In July 1941, Gehlen was promoted to the rank of lieutenant colonel, sent to the Eastern Front and assigned to the German General Staff, section ''Fremde Heere Ost'', FHO or Foreign Armies East as a senior intelligence officer.〔FHO was organized in 1938 (on the break-up of section "Foreign Armies") with the task to prepare situation maps of the Soviet Union, Poland, Scandinavia and the Balkans and to assemble information on potential adversaries〕
In the watershed year of 1942, according to Gehlen's memoir, he was approached by Colonel Henning von Tresckow, Colonel Claus von Stauffenberg and General Adolf Heusinger to participate in an assassination attempt on German head of state Adolf Hitler. His role was to be minor. When the plot culminated in the failed bomb plot of 20 July 1944, Gehlen's role was covered up and he escaped Hitler's retaliation against the conspirators. Throughout his years at FHO, Gehlen allowed determined opponents of the National Socialist government to hold conspiratorial discussions inside his section and he was present at Berchtesgaden in the final days before 20 July when details of the assassination attempt were discussed.
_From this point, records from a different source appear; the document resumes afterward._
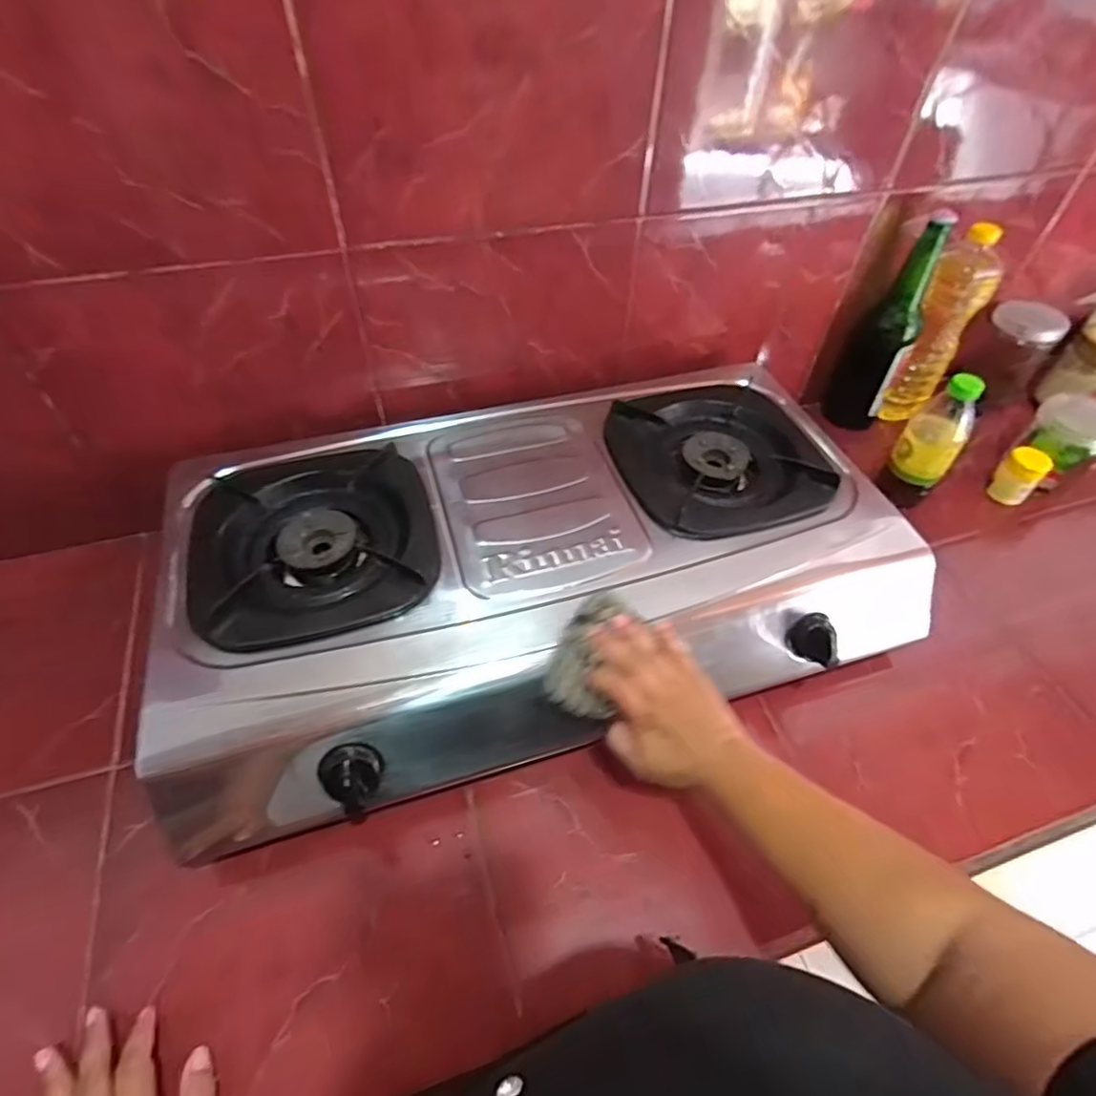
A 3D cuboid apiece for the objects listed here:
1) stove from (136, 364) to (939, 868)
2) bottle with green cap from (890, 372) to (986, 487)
[{"bbox_3d":[-0.004,0.003,0.630,0.678,0.137,0.376,-12,53,-13],"label":"stove"},{"bbox_3d":[0.469,-0.136,0.729,0.063,0.142,0.063,33,56,23],"label":"bottle with green cap"}]

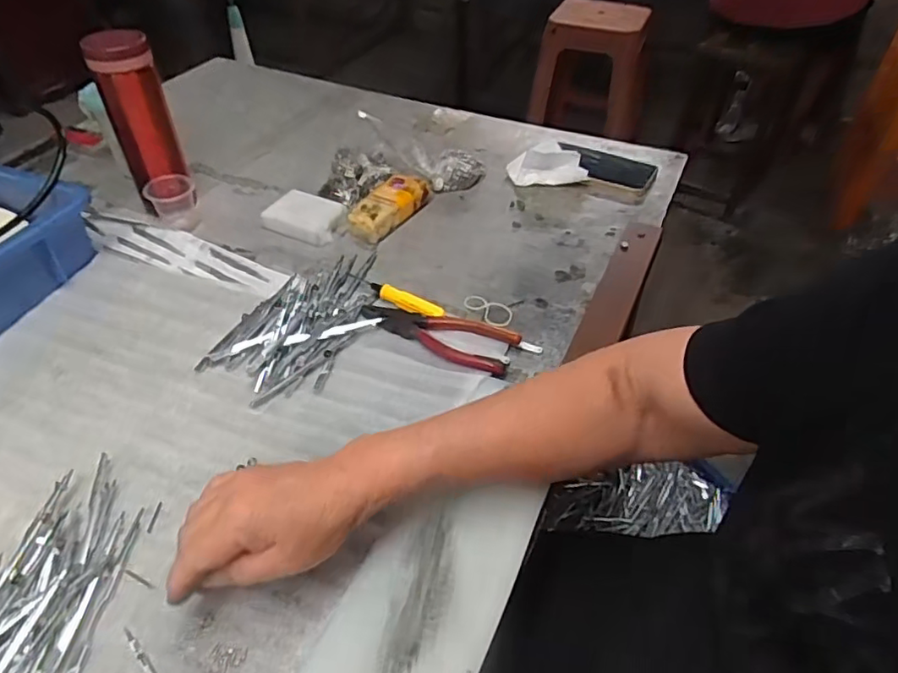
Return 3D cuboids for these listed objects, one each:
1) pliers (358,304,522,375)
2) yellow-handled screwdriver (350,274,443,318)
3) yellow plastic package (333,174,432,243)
[{"bbox_3d":[-0.012,-0.005,0.541,0.149,0.018,0.046,17,47,17],"label":"pliers"},{"bbox_3d":[-0.054,-0.043,0.587,0.116,0.010,0.018,28,51,25],"label":"yellow-handled screwdriver"},{"bbox_3d":[-0.068,-0.157,0.692,0.052,0.034,0.129,29,51,26],"label":"yellow plastic package"}]

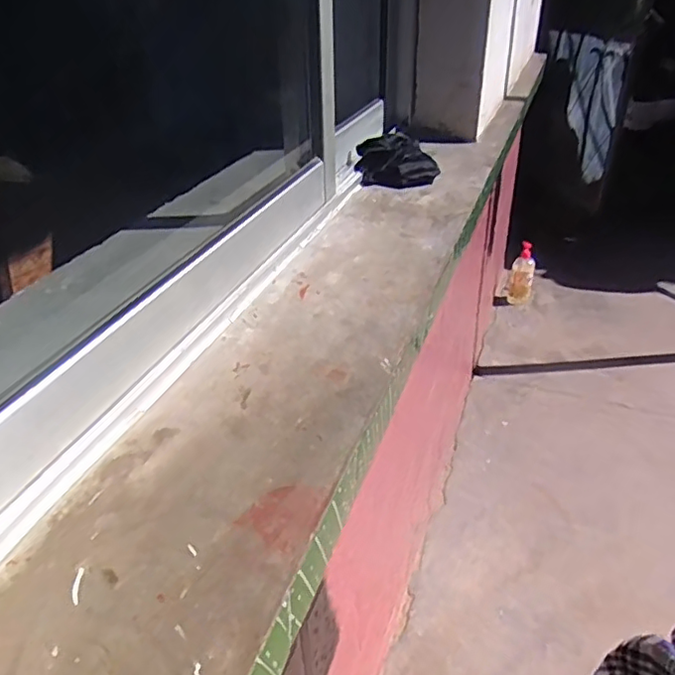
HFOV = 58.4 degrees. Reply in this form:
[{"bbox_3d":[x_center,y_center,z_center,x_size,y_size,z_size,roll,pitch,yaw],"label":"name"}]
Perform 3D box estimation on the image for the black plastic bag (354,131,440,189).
[{"bbox_3d":[0.108,-0.314,1.087,0.146,0.067,0.105,6,34,7],"label":"black plastic bag"}]

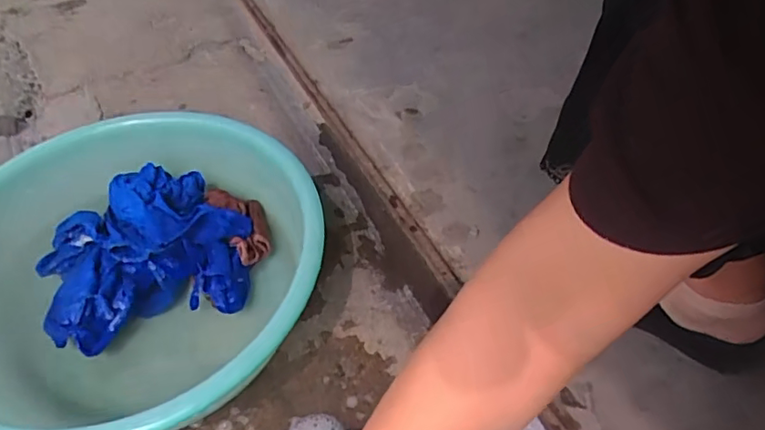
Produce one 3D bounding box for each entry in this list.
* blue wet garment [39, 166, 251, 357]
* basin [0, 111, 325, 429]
[{"bbox_3d":[-0.244,0.034,0.580,0.209,0.061,0.181,-17,52,-10],"label":"blue wet garment"},{"bbox_3d":[-0.223,0.065,0.549,0.324,0.133,0.342,-2,51,2],"label":"basin"}]

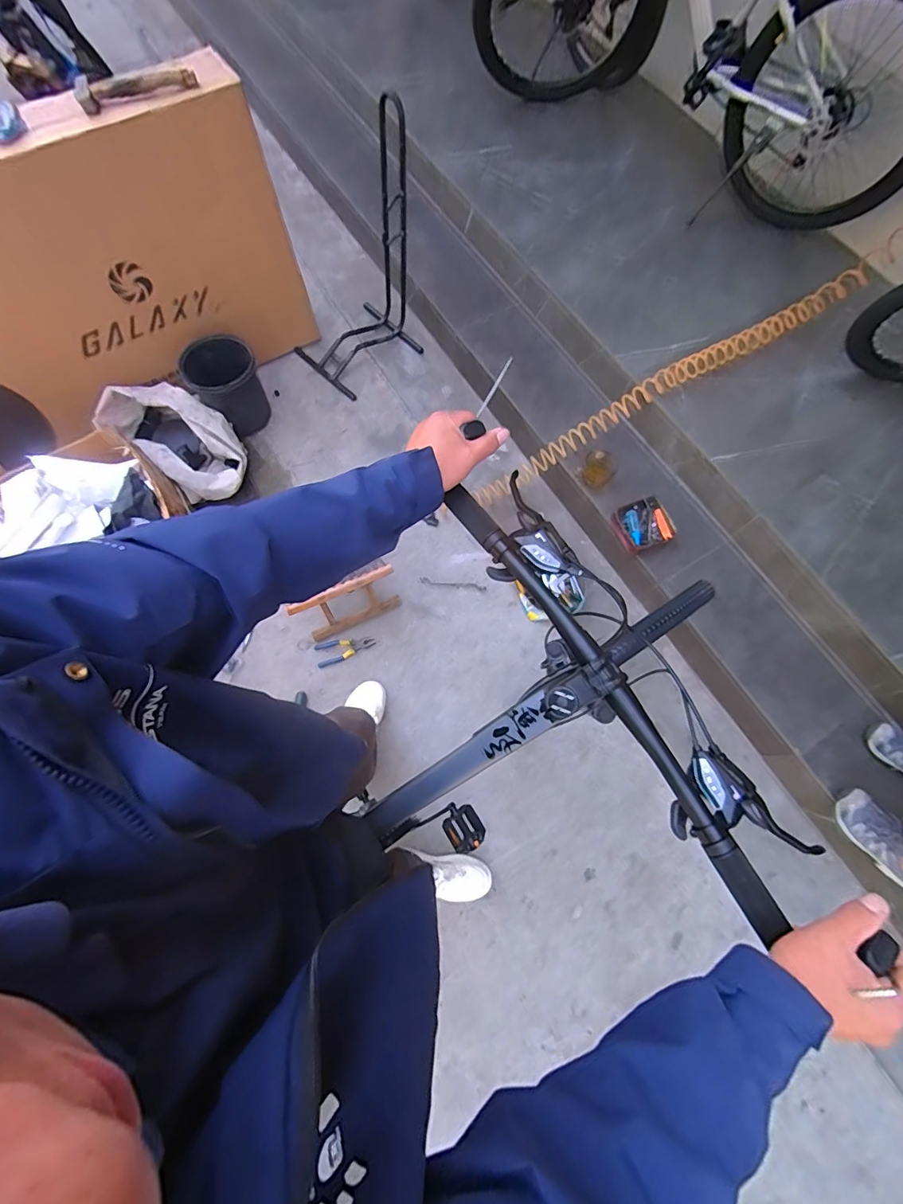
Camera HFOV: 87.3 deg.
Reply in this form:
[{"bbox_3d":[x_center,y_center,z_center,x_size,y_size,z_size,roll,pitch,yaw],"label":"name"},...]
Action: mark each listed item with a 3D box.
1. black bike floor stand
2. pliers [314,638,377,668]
[{"bbox_3d":[-0.330,-1.128,1.581,0.445,0.655,0.346,-42,77,-15],"label":"black bike floor stand"},{"bbox_3d":[-0.341,0.148,1.520,0.184,0.013,0.073,-19,72,-9],"label":"pliers"}]

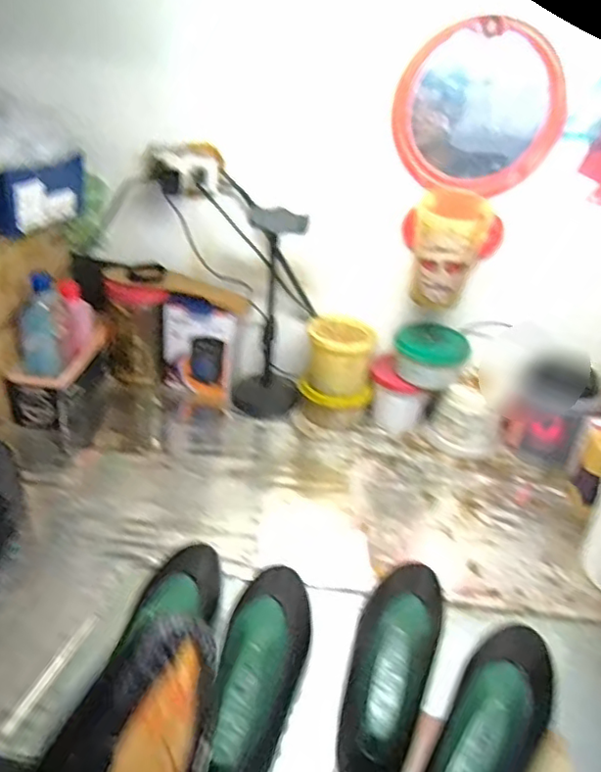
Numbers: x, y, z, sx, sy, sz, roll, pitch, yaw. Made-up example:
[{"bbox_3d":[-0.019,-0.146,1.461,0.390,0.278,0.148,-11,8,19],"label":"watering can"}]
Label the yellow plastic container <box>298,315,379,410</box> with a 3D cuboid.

In the spring of 1942 Gehlen took over FHO from Colonel Eberhard Kinzel.〔Höhne & Zolling, p. 10〕 Even before the disaster of Stalingrad, Gehlen realized that FHO must be fundamentally reorganized and he methodically set about finding the right personnel. Gehlen scoured army personnel files, searching for linguists, geographers, anthropologists, lawyers and junior officers who had recently joined FHO. He accepted anyone who seemed suitable to him and who would be likely to raise the intellectual level of FHO. A stream of fresh and energetic officers and experts flowed in.〔Höhne & Zolling, p. 13〕 It was this cadre that amassed a comprehensive data file on the Red Army, producing assessments and "defeatist reports" that reached Hitler. Their discouraging accuracy eventually resulted in his dismissal in April 1945, but not before his last promotion, to the rank of major general.〔Höhne & Zolling, p. 44〕
During the war, Gehlen's organization accumulated a great deal of information about the Soviet Union and the battlefield tactics of the Red Army. When the Iron Curtain descended in 1946, leaving the Western Allies with virtually no intelligence sources in Eastern Europe, Gehlen’s vast store of knowledge made him very valuable.〔
Realizing early on that Germany would ultimately be defeated, Gehlen made preparations to ensure his own survival after the fall of the Third Reich. He ordered the microfilming of the holdings of ''Fremde Heere Ost'' and had them placed in watertight drums, which he buried in several places in the Austrian Alps.〔Christopher Simpson: ''BLOWBACK: The First Full Account of America's Recruitment of Nazis, and its disastrous Effect on our domestic foreign policy''. Collier Books, New York 1988, ISBN 0-02-044995-X, pp. 41.〕 He had fifty cases of archives buried at the ''Elendsalm'' in the mountains of Upper Bavaria,〔Höhne & Zolling, p. 52〕 planning to sell them after the end of hostilities.